Every year in January, renowned apple grower John Bunker of Maine gathers friends, neighbors, and local farmers together for a wassail.
John Bunker: The wassail is a super old celebration of the apple and sort of the beginning of the agricultural year, because it's after New Year's. And it's a celebration of the year gone by and the apple crop and also a sort of a kind of nudge to the apple trees to like do it again.
It of course is produce a good crop. Wassailing has a long and storied history that dates back hundreds of years in the UK, to the earliest Anglo-Saxon inhabitants who instructed each other to “was heil” or be in good health. Over the centuries it became a drinking toast—one party would say was heil, the other drink hail—and by medieval times, farmers had adopted the tradition of taking their ale bowls into their barns and fields and drinking to the good health of their crops and animals.
John Bunker: We do this wassail celebration here in the U.S. with the knowledge that we're doing a kind of a well-meaning fake job of what was done traditionally in the UK. But it was traditionally celebrated on the 12th night.
This is the twelfth day after Christmas, in early January. For his annual wassail, John lights a huge bonfire on the edge of the apple orchard around 4pm just before it gets dark. Friends and neighbors arrive with cider and potluck dishes.
John Bunker: We drink and chat with each other and eat and so forth and then at a certain point we have a celebration. We have poems that we read, we sing different songs, some of the songs are songs that some people would recognize even if they don’t know about wassail, they’re old Christmas carol type songs. (sings wassail) etc. And then eventually we have a skit and the skit is around one of the old apple trees, we usually do it around this tree right there, because we can all fit around it.

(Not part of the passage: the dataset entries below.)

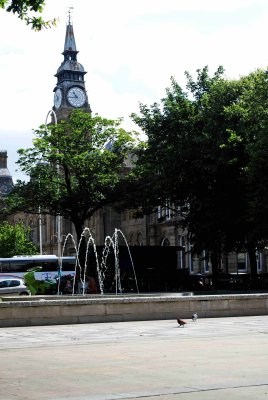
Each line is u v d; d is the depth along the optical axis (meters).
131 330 19.06
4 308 20.94
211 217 45.03
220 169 44.19
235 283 47.66
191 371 10.52
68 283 47.59
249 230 43.94
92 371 10.76
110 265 50.44
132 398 8.13
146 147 50.44
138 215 52.28
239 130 41.75
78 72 118.06
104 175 50.69
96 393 8.60
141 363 11.67
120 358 12.50
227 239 46.91
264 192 38.56
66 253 105.81
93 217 94.88
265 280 45.47
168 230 76.75
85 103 118.00
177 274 51.88
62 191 52.59
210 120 43.78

And people play different parts. Some people get up in the apple trees on ladders and they say silly things and we try to scare away the bad bugs and the deer and the porcupines or whatever. And we pour cider on the ground as a sort of a tribute to the tree. And we hang toast soaked in cider on the tree.
This part is a very old tradition—dating back to at least the 13th century when revelers would dip cakes and fine breads in the wassail bowl and then eat them—and eventually this evolved into tying the toasts onto the tree for the birds and to ward off evil spirits—and it’s thought to be where the modern tradition of toasting each other comes from.
Beyond all the tradition and celebration, though, there’s one last reason John thinks every community should host a winter wassail—and that’s to network, to introduce local people who have an interest in agriculture to each other—because farming can be a solitary job.
John Bunker: So part of our job as we see it, aside from celebrating agriculture and celebrating being outdoors, is to be a focal point or a gathering point where people can meet one another.
Tis the season.
Here’s a link to learn more about the history of wassailing:
https://research.colonialwilliamsburg.org/Foundation/journal/Holiday06/wassail.cfm
Here’s a link to learn more about John Bunker and his apple trees: https://www.outonalimbapples.com/
Here’s a recipe from Fedco Trees (a division of Fedco Seed Company), which John Bunker helped found, for wassail the drink!
Wassail for two people
1 large apple
15 to 20 whole cloves
3 cups apple cider
3/4 cup orange juice
1/2 cup lemon juice
1/8 teaspoon ground ginger
1/8 teaspoon ground nutmeg
1/2 tablespoon light brown sugar
2 cinnamon sticks
1. Stud the apple by sticking the cloves all the way around the apple.
2. In a medium size pot, combine remaining ingredients, and gently lower the studded apple into the pot and simmer on the stove for roughly 30 minutes. (Use a non-reactive metal or glass pot)
3. Serve warm with an extra cinnamon stick and slice of orange.
4. For extra kick, grown up humans can add a shot of brandy or rum.